Issa Hayatou qui nous a quittés, jeudi 8 août à l’âge de 78
ans ne se gênait pas de dire que le Mali est sa deuxième patrie après le
Cameroun. Le Camerounais a passé 29 ans à la tête de la Confédération africaine
de football (1988-2017) et a traîné sa bosse aux quatre coins du globe pendant
sa longue carrière, mais pour lui, le Mali était un pays particulier où il se
sentait comme en famille, loin des pressions liées au quotidien qui était le
sien. Le grand amour entre le défunt président de l’instance dirigeante du
football continental et le Mali remonte à 1995, quand notre pays organisa la
première édition de la nouvelle formule de la Coupe d’Afrique des cadets (CAN
U17).
à l’époque, le Mali n’avait que le seul stade Modibo Keïta
pour abriter les compétitions internationales et tous les matches de la CAN se
sont déroulés dans l’arène de Médina-Coura. La sélection nationale cadette a
été éliminée dès le deuxième tour, mais malgré cet échec, le stade Modibo Keïta
a continué à faire le plein tous les jours jusqu’à la finale remportée 3-1 par
le Ghana face au Nigeria.
Après la compétition, Issa Hayatou a confié à la presse
qu’il a été émerveillé par le public malien, ajoutant que le succès de la CAN
des cadets a dépassé toutes les attentes de la CAF. «Je me pose la question de
savoir ce qu’il se passera si le Mali organise la Coupe d’Afrique des nations
senior», s’était interrogé Issa Hayatou. De façon voilée, le Camerounais venait
d’ouvrir la voie à une candidature du Mali à l’organisation de la première CAN
de son histoire.
Trois ans plus tard (1998), Issa Hayatou pèsera de tout son
poids pour que le Mali obtienne l’organisation de la CAN 2002. Auparavant, le
plus Malien de tous les Camerounais avait effectué plusieurs visites dans notre
pays et rencontré le président Alpha Oumar Konaré qui lui a donné toutes les
garanties de l’engagement de l’état aux côtés de la Fédération malienne de
football, alors dirigée par Amadou Diakité. Le respect des chefs de l'état
était l'un des principes d'Issa Hayatou, convaincu qu'il était que le sport
africain, en général et le football, en particulier ne pouvait se développer
sans l'implication des états.
Le Camerounais aurait aimé voir le Mali remporter la CAN
2002, mais les Aigles ont été éliminés en demi-finale par le Cameroun, futur
vainqueur du tournoi (victoire aux tirs au but contre le Sénégal).

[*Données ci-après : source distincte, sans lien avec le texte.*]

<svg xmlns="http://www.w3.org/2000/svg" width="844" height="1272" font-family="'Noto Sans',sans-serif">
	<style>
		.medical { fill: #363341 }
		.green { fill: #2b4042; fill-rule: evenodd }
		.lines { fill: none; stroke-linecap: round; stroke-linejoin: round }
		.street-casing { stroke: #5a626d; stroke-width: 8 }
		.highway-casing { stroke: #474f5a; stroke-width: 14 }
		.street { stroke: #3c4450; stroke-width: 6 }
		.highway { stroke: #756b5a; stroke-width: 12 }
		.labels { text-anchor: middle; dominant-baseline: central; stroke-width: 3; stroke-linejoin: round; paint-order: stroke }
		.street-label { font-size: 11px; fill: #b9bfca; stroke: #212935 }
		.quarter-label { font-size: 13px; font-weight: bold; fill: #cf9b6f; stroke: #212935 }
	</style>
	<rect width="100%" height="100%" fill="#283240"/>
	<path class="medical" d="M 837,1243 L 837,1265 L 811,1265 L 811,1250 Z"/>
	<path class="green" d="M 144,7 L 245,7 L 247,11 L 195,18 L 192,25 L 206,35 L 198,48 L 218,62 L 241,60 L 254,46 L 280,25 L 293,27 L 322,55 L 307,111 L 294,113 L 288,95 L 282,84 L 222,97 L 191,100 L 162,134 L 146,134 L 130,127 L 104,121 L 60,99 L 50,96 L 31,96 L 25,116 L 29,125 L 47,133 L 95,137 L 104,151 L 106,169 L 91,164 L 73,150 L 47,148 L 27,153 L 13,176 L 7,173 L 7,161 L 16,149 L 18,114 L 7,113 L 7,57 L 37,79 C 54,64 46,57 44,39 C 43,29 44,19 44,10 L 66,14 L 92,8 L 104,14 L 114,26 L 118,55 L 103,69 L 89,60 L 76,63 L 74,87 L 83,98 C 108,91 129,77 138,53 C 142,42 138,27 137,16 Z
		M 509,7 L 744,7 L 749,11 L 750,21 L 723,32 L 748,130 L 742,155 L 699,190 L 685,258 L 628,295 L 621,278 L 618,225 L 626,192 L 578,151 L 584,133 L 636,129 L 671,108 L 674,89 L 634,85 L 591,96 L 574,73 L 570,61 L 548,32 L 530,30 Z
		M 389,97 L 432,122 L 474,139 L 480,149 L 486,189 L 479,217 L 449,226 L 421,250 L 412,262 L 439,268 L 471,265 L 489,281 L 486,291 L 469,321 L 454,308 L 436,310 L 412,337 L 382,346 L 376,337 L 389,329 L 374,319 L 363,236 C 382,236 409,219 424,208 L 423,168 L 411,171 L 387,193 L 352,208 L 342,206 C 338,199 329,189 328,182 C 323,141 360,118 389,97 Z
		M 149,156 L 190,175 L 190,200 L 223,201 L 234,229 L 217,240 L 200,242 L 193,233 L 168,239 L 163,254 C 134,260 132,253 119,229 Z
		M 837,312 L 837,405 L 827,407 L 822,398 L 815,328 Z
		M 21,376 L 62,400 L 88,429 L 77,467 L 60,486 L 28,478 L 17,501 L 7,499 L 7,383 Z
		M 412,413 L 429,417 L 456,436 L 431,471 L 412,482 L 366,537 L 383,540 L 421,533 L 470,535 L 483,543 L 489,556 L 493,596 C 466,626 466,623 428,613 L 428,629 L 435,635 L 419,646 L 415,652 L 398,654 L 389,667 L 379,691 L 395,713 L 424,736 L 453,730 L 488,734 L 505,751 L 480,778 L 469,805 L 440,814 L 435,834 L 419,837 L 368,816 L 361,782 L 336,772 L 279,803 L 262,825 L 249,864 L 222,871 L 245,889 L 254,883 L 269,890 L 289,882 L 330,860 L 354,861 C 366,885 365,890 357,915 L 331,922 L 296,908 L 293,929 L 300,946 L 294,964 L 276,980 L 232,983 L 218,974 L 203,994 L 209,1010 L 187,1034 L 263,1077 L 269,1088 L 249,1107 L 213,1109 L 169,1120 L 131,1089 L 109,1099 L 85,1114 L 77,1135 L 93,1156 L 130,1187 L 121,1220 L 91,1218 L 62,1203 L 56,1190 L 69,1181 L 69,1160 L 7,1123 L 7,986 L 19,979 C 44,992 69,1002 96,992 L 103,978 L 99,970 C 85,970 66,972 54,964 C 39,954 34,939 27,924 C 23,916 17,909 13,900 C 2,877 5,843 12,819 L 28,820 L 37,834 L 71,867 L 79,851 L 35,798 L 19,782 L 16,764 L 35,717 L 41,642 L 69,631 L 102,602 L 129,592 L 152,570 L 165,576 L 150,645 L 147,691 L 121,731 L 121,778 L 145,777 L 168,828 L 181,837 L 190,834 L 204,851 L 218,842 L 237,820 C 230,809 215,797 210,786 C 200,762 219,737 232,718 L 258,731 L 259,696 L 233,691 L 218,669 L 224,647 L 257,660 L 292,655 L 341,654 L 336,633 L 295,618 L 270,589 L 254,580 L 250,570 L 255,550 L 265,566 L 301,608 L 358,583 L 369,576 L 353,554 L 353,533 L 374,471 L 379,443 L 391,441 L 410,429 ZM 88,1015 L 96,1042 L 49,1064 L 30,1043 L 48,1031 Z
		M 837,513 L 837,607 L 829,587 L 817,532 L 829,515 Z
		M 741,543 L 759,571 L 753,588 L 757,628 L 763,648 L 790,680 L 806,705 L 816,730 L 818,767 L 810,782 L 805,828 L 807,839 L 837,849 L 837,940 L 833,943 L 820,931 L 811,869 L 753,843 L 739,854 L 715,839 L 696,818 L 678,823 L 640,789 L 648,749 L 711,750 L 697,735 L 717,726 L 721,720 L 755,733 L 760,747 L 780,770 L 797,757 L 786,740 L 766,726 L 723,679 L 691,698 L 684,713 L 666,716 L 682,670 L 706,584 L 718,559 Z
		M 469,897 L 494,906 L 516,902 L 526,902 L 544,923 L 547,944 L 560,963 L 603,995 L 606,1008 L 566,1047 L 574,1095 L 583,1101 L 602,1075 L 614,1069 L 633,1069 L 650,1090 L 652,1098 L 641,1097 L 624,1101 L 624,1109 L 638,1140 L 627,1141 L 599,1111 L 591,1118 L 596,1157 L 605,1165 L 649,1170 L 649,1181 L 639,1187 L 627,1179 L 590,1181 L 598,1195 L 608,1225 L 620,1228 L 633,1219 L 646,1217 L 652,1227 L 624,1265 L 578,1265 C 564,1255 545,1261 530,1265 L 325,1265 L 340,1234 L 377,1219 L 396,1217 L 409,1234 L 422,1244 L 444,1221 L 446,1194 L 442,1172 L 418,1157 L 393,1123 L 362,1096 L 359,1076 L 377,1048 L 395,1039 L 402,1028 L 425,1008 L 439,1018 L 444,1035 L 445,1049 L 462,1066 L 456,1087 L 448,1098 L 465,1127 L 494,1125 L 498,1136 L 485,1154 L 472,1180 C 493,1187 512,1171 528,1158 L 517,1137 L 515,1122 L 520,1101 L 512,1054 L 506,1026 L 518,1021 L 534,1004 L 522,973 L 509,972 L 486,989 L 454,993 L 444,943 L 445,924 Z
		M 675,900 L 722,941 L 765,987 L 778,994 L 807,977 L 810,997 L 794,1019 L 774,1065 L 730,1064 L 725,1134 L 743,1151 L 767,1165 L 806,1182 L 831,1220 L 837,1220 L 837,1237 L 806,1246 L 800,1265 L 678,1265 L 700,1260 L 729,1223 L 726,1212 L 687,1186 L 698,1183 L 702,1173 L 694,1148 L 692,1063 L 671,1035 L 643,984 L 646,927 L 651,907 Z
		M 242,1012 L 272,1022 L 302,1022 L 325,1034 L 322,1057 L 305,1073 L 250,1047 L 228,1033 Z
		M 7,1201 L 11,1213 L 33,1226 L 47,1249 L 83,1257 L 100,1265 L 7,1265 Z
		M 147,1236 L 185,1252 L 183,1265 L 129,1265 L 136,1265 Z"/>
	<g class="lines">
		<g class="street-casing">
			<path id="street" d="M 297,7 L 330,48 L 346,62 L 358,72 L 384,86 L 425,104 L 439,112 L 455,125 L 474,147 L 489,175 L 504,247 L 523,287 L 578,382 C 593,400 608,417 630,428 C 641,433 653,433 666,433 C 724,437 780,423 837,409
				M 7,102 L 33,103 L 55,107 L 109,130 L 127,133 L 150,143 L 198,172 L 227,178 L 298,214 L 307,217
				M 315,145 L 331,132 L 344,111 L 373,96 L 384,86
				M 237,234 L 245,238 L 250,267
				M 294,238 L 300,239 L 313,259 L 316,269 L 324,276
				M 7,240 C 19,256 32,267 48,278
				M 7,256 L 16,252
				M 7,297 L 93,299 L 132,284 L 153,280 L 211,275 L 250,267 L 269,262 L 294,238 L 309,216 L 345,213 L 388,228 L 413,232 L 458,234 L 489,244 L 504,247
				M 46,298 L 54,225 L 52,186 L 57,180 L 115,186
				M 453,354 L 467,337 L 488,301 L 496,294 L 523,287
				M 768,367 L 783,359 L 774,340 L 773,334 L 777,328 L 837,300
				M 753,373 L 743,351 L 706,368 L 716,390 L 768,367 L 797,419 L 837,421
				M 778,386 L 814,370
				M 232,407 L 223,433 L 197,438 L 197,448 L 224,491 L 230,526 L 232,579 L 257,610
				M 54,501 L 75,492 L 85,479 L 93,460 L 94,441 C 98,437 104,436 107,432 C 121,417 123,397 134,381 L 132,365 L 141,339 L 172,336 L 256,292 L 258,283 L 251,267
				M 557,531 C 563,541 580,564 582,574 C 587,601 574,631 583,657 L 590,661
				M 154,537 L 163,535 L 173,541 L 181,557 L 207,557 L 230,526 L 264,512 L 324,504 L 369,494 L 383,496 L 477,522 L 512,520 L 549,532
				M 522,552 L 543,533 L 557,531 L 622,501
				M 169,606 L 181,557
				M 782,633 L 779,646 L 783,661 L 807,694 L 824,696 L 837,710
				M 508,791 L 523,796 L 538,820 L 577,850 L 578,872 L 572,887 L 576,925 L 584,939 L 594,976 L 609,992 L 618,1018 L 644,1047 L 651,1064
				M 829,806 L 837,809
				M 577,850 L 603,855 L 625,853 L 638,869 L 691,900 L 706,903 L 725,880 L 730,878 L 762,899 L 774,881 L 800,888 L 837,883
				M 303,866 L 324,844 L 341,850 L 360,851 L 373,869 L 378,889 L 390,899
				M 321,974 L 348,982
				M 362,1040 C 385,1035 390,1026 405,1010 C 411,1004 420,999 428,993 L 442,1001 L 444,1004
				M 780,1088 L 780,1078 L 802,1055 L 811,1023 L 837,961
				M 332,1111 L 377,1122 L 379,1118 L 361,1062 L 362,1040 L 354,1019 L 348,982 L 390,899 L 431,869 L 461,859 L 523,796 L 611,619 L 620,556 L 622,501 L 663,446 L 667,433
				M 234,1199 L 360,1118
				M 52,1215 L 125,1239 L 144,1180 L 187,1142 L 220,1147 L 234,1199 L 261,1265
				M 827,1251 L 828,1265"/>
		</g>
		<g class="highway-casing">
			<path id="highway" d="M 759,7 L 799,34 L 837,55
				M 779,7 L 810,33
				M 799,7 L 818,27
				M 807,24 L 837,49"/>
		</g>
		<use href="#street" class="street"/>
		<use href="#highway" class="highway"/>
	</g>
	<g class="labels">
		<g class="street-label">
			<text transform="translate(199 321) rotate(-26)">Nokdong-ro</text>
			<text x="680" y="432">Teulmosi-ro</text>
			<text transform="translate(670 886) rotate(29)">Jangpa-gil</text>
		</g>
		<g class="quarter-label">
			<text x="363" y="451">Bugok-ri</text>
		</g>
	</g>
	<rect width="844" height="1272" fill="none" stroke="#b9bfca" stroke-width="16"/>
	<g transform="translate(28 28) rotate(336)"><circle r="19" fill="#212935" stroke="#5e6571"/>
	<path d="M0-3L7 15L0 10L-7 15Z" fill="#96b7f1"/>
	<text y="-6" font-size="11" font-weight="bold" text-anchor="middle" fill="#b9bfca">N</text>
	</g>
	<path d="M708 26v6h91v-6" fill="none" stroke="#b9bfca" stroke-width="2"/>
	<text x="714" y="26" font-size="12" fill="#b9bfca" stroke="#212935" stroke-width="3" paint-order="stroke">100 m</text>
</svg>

Malgré cet échec de la sélection nationale, la CAN 2002 a
été tout bénéfice pour le Mali, la compétition ayant permis à notre pays de
construire cinq nouveaux stades aux normes internationales (le stade du 26
Mars, le stade Abdoulaye Macoro Sissoko de Kayes, le stade Amary Daou de Ségou,
le stade Baréma Bocoum de Mopti) et, surtout de prouver au reste du monde notre
capacité à organiser les grands événements sportifs. Sur le plan
organisationnel, la CAN a été marquée par le concept du "Jatigiya"
(hospitalité) qui sera repris, quelques mois plus tard, par le Japon et la
Corée du Sud lors de la Coupe du monde 2002 co-organisée par les deux pays.
C’est également pendant la présidence du Camerounais que
l’actuel siège de la Fédération malienne de football (Femafoot) et le Centre
technique de Koulikoro ont été construits et on peut également rappeler que
l'ancien vice-président de la Fédération internationale de football association
(FIFA) a beaucoup contribué à la
promotion de certains dirigeants sportifs maliens dans les instances
internationales, notamment la CAF et la FIFA.
En signe de reconnaissance pour sa contribution à la promotion du football
malien, Issa Hayatou a reçu la distinction de Citoyen d’honneur de la ville de
Koulikoro et une parcelle à usage d’habitation dans la capitale du Méguétan.
C’est donc un ami du Mali qui a été rappelé à Dieu, jeudi 8 août à Paris et
Issa Hayatou restera comme l’un des plus grands dirigeants de l’histoire du
sport africain.
Qu’Allah le Tout-Puissant l’accueille dans son Paradis éternel et qu'il apaise les cœurs meurtris. Amina Yarabi.